March 9, 2013 at 4:47 AM ET
LONDON -- It could be the second British birth to make front pages worldwide this year. Edinburgh Zoo said Friday there are "strong indications" that its giant panda, Tian Tian, is pregnant.
Experts at the Scottish attraction said Tian Tian's hormone and protein levels, along with changes in her behavior, suggest an artificial insemination attempt in April has been successful.
“We cannot tell definitively at this stage if Tian Tian is pregnant or not, although we are seeing results that give us cause for encouragement,” zoo chief executive Chris West said in a statement.
Tian Tian and the zoo's male, Yang Guang, are Britain’s only giant pandas. They arrived in Scotland from China two years ago, and have twice tried and failed to mate naturally.
Zoo keepers have been using protein analysis techniques pioneered by the Memphis Zoo, and also used by the Washington Zoo.
A rise in levels of progesterone was detected on July 15, then confirmed on Wednesday, West’s statement said. If there is a cub, it could be born between late August and early September.
However, she could be “experiencing a pseudo pregnancy,” and her hormone levels will continue to be monitored because an ultrasound has not yet been carried out.

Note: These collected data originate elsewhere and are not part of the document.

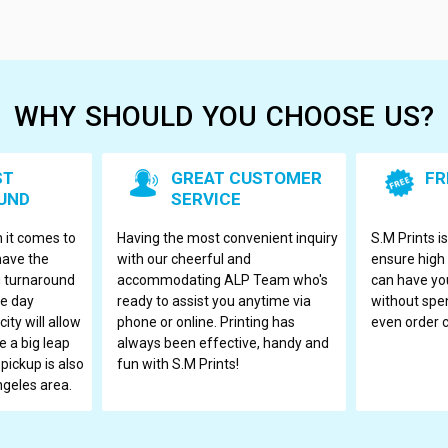
WHY SHOULD YOU CHOOSE US?
ST
GREAT CUSTOMER
FR
UND
SERVICE
 it comes to
Having the most convenient inquiry
S.M Prints i
have the
with our cheerful and
ensure high 
ng turnaround
accommodating ALP Team who's
can have you
me day
ready to assist you anytime via
without spen
ity will allow
phone or online. Printing has
even order
 a big leap
always been effective, handy and
 pickup is also
fun with S.M Prints!
ngeles area.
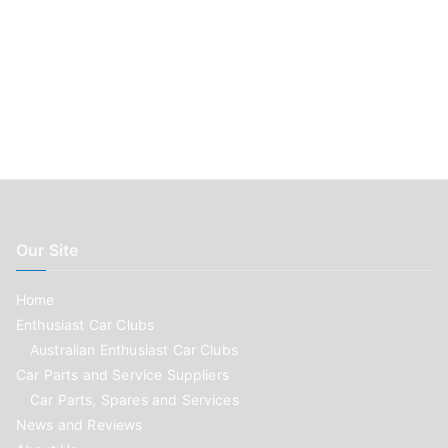
Our Site
Home
Enthusiast Car Clubs
Australian Enthusiast Car Clubs
Car Parts and Service Suppliers
Car Parts, Spares and Services
News and Reviews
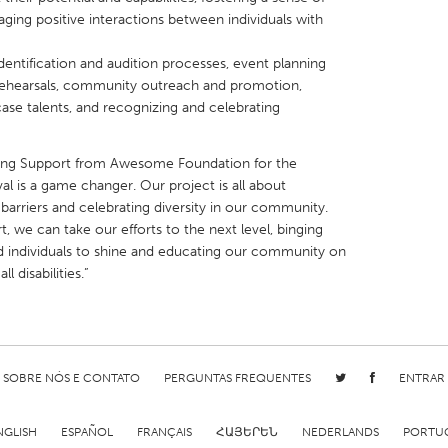
ging positive interactions between individuals with
 identification and audition processes, event planning
 rehearsals, community outreach and promotion,
case talents, and recognizing and celebrating
X
Baltimore, MD
Boston, MA
ing Support from Awesome Foundation for the
 IL
Cleveland, OH
Detroit, MI
val is a game changer. Our project is all about
own, MA
Gloucester, MA
Hamilton-Wenham,
arriers and celebrating diversity in our community.
we can take our efforts to the next level, binging
les, CA
Miami, FL
New York City, NY
d individuals to shine and educating our community on
nneapolis, MN
Oahu, HI
Orlando, FL
 disabilities.”
h, PA
Portland, OR
Poughkeepsie, NY
nio, TX
San Francisco, CA
San Jose, CA
nd, IN
St. Paul, MN
State College, PA
SOBRE NÓS E CONTATO
PERGUNTAS FREQUENTES
ENTRAR
NGLISH
ESPAÑOL
FRANÇAIS
ՀԱՅԵՐԵՆ
NEDERLANDS
PORTU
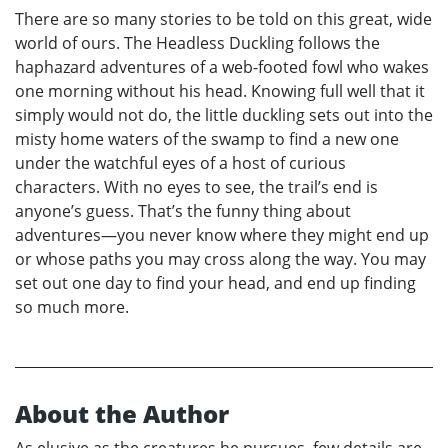
There are so many stories to be told on this great, wide
world of ours. The Headless Duckling follows the
haphazard adventures of a web-footed fowl who wakes
one morning without his head. Knowing full well that it
simply would not do, the little duckling sets out into the
misty home waters of the swamp to find a new one
under the watchful eyes of a host of curious
characters. With no eyes to see, the trail’s end is
anyone’s guess. That’s the funny thing about
adventures—you never know where they might end up
or whose paths you may cross along the way. You may
set out one day to find your head, and end up finding
so much more.
About the Author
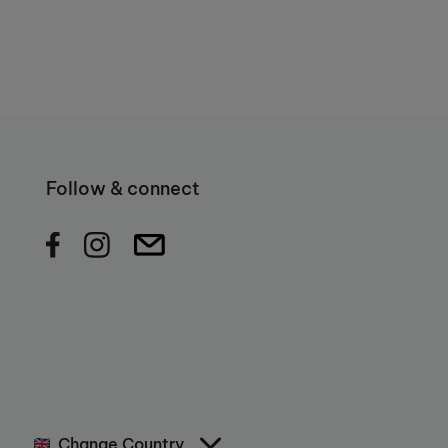
Follow & connect
Change Country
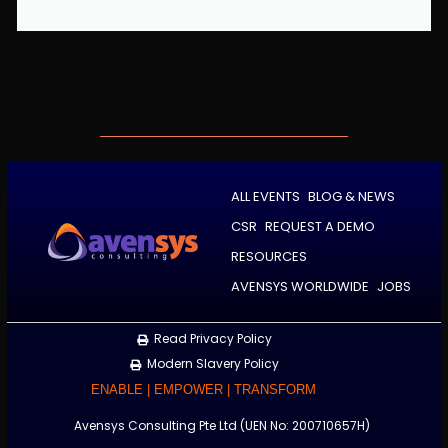
ALL EVENTS
BLOG & NEWS
CSR
REQUEST A DEMO
RESOURCES
AVENSYS WORLDWIDE
JOBS
Read Privacy Policy
Modern Slavery Policy
ENABLE | EMPOWER | TRANSFORM
Avensys Consulting Pte Ltd (UEN No: 200710657H)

“Confirming a female panda’s pregnancy is never straight forward,” West said. “Further hormone results will be available roughly by mid-August that will add to the picture – if Tian Tian is not pregnant specific hormone levels should drop back down to zero.

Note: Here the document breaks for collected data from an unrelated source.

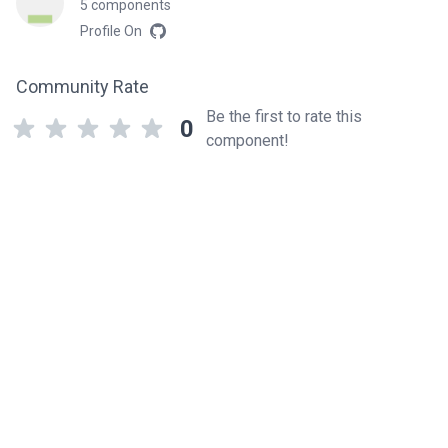
5 components
Profile On
Community Rate
Be the first to rate this
0
component!
Related components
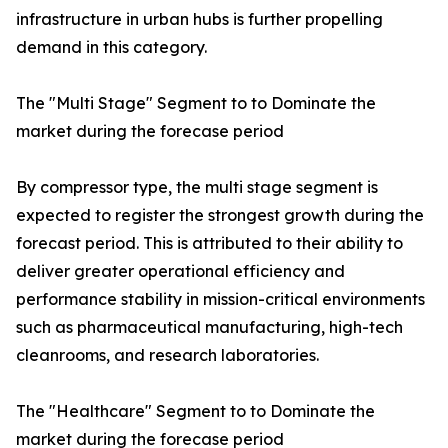
infrastructure in urban hubs is further propelling
demand in this category.
The "Multi Stage" Segment to to Dominate the
market during the forecase period
By compressor type, the multi stage segment is
expected to register the strongest growth during the
forecast period. This is attributed to their ability to
deliver greater operational efficiency and
performance stability in mission-critical environments
such as pharmaceutical manufacturing, high-tech
cleanrooms, and research laboratories.
The "Healthcare" Segment to to Dominate the
market during the forecase period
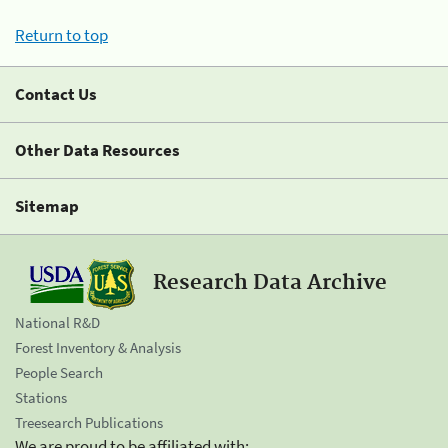
Return to top
Contact Us
Other Data Resources
Sitemap
Research Data Archive
National R&D
Forest Inventory & Analysis
People Search
Stations
Treesearch Publications
We are proud to be affiliated with:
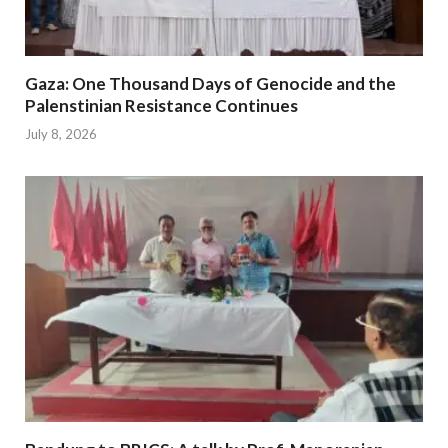
Gaza: One Thousand Days of Genocide and the
Palenstinian Resistance Continues
July 8, 2026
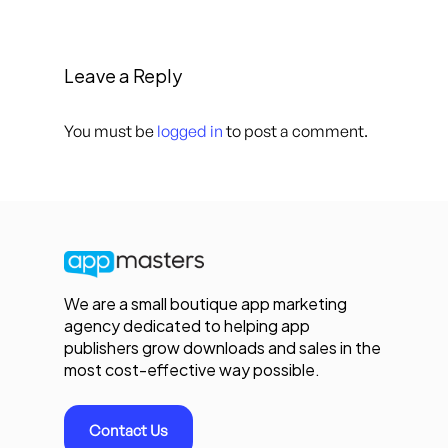
Leave a Reply
You must be
logged in
to post a comment.
We are a small boutique app marketing
agency dedicated to helping app
publishers grow downloads and sales in the
most cost-effective way possible.
Contact Us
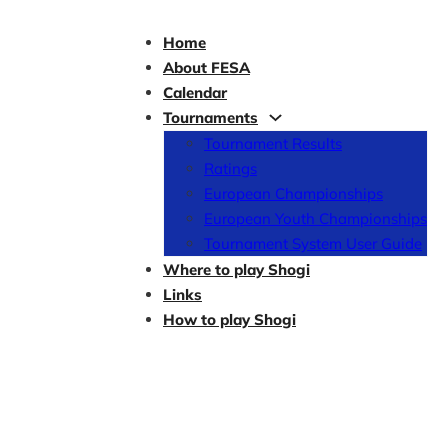
Home
About FESA
Calendar
Tournaments
Tournament Results
Ratings
European Championships
European Youth Championships
Tournament System User Guide
Where to play Shogi
Links
How to play Shogi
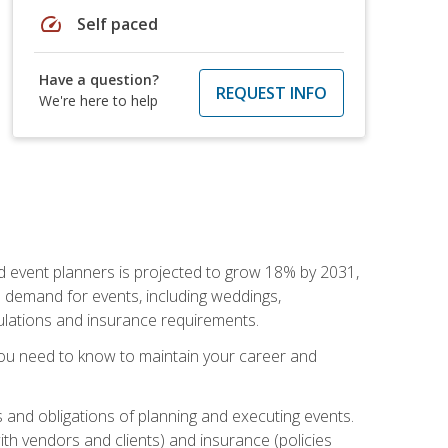
speed
Self paced
Have a question?
REQUEST INFO
We're here to help
nd event planners is projected to grow 18% by 2031,
d demand for events, including weddings,
gulations and insurance requirements.
you need to know to maintain your career and
s and obligations of planning and executing events.
th vendors and clients) and insurance (policies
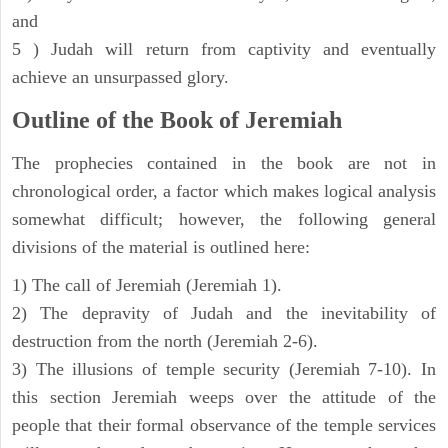
and
5 ) Judah will return from captivity and eventually
achieve an unsurpassed glory.
Outline of the Book of Jeremiah
The prophecies contained in the book are not in
chronological order, a factor which makes logical analysis
somewhat difficult; however, the following general
divisions of the material is outlined here:
1) The call of Jeremiah (Jeremiah 1).
2) The depravity of Judah and the inevitability of
destruction from the north (Jeremiah 2-6).
3) The illusions of temple security (Jeremiah 7-10). In
this section Jeremiah weeps over the attitude of the
people that their formal observance of the temple services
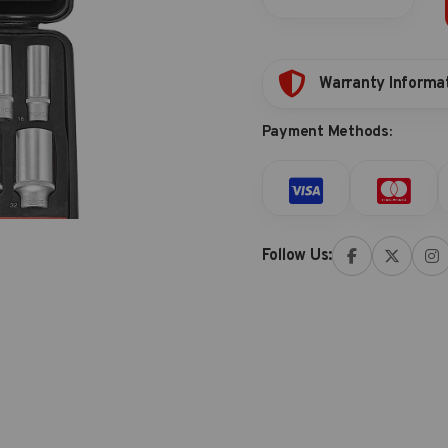
storage
quantity
Warranty Informa
Payment Methods:
Follow Us:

“Not all ultrasounds detect if a female giant panda is pregnant or not and many are inconclusive, something that our American colleagues have been experiencing quite recently. We much prefer to make the ultrasound optional for Tian Tian, and being the feisty female she is, she has decided she’s not up for it!”
A BBC report said Tian Tian’s behavior – she is said to be off her food, moody and “nesting” – also give zoo officials cause for optimism.
"I think there's going to be a very big buzz about it,” Michael Livingstone, one of the panda keepers, told the BBC. "It's such an exciting thing so I think it'll go off the scale."
Edinburgh Zoo has become one of Scotland’s most popular visitor attractions since the arrival of the pandas in 2011, The Scotsman reported.